• **What is being asked**: Wherever "Comparison" appears in a line of the listing, that line should be returned.

• **Data extract**:
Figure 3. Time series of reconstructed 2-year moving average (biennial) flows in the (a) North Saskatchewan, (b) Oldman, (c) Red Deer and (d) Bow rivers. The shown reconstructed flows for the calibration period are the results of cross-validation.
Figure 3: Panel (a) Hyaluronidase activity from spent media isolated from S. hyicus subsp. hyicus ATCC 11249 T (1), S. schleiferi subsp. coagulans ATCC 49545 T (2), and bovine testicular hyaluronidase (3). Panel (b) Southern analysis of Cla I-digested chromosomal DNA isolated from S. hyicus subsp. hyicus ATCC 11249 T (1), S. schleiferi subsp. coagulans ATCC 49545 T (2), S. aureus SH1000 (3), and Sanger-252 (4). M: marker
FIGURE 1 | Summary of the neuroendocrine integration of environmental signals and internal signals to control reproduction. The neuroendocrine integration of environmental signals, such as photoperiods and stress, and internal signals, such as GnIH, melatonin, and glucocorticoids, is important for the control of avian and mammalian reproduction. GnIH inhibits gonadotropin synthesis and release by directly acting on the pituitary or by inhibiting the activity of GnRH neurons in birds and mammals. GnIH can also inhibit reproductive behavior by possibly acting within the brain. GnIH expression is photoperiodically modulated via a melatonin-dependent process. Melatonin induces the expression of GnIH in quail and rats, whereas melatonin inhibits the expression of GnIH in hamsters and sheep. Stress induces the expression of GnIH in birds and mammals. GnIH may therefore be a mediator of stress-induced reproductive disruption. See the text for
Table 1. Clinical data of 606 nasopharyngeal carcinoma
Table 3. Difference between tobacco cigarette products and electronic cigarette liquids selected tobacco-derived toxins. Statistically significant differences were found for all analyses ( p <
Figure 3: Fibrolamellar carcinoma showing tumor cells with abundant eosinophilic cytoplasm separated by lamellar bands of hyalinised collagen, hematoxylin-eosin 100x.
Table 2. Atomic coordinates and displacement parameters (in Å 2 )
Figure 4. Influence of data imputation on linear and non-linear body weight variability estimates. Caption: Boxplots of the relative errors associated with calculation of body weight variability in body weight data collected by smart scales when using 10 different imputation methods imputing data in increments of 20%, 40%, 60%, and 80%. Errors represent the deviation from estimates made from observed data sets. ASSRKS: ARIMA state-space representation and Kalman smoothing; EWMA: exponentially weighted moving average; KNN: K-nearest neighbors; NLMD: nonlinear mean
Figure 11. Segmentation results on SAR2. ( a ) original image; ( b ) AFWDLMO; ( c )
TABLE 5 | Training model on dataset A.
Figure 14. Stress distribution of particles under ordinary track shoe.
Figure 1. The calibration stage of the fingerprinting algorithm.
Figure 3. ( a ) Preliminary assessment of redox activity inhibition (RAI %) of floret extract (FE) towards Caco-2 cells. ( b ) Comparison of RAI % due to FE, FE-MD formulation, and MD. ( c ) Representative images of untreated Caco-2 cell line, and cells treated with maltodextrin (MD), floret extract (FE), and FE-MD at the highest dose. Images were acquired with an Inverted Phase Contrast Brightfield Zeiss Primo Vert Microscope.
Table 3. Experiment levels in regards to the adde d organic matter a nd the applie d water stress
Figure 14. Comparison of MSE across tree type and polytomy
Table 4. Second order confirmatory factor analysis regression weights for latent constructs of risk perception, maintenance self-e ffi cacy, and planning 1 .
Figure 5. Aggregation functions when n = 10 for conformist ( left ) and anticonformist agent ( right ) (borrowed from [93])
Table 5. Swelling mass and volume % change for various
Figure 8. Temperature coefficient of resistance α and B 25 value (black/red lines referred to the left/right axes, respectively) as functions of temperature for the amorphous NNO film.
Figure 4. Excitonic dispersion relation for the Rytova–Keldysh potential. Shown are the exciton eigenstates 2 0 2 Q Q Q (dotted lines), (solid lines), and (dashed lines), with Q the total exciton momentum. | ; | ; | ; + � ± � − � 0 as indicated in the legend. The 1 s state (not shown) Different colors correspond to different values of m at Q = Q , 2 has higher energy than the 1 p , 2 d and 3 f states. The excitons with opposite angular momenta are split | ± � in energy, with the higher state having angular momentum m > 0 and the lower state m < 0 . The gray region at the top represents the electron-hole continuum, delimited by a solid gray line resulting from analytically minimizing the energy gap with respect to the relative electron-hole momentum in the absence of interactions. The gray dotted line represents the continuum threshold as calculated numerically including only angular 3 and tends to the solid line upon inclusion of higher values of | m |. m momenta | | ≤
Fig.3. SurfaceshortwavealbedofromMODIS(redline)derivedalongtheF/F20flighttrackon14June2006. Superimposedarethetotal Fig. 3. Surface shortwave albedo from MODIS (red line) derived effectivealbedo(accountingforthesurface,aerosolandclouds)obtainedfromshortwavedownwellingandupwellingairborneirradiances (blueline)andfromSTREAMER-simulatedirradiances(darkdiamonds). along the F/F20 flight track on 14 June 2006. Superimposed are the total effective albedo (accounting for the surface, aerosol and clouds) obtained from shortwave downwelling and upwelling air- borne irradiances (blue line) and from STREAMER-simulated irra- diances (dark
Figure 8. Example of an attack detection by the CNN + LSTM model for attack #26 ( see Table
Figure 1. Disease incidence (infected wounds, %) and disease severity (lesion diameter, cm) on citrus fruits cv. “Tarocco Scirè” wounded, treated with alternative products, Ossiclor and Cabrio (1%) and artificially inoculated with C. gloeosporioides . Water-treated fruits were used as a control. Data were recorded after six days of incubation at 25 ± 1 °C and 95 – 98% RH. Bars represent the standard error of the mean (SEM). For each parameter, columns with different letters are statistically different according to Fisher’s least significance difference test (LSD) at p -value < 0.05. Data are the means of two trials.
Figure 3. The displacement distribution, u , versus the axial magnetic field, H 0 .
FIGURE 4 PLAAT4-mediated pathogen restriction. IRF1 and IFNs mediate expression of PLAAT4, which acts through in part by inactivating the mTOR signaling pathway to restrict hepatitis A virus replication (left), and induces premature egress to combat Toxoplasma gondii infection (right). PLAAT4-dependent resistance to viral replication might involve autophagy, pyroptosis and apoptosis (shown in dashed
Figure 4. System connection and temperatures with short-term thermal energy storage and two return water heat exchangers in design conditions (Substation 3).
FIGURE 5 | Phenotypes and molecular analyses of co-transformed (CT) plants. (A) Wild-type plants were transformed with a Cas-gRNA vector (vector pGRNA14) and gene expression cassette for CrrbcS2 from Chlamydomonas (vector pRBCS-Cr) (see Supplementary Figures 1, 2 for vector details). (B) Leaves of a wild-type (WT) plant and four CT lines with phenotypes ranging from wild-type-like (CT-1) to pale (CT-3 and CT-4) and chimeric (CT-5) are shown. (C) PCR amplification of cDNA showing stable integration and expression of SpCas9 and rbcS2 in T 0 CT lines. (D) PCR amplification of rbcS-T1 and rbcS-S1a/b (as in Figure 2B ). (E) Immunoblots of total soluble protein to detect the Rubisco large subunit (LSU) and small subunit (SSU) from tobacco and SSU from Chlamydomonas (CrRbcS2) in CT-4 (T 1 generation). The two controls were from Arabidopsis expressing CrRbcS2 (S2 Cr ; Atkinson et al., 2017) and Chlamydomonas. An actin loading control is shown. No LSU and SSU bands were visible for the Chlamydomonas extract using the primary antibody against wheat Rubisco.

• **Result for this task**:
Figure 3. ( a ) Preliminary assessment of redox activity inhibition (RAI %) of floret extract (FE) towards Caco-2 cells. ( b ) Comparison of RAI % due to FE, FE-MD formulation, and MD. ( c ) Representative images of untreated Caco-2 cell line, and cells treated with maltodextrin (MD), floret extract (FE), and FE-MD at the highest dose. Images were acquired with an Inverted Phase Contrast Brightfield Zeiss Primo Vert Microscope.
Figure 14. Comparison of MSE across tree type and polytomy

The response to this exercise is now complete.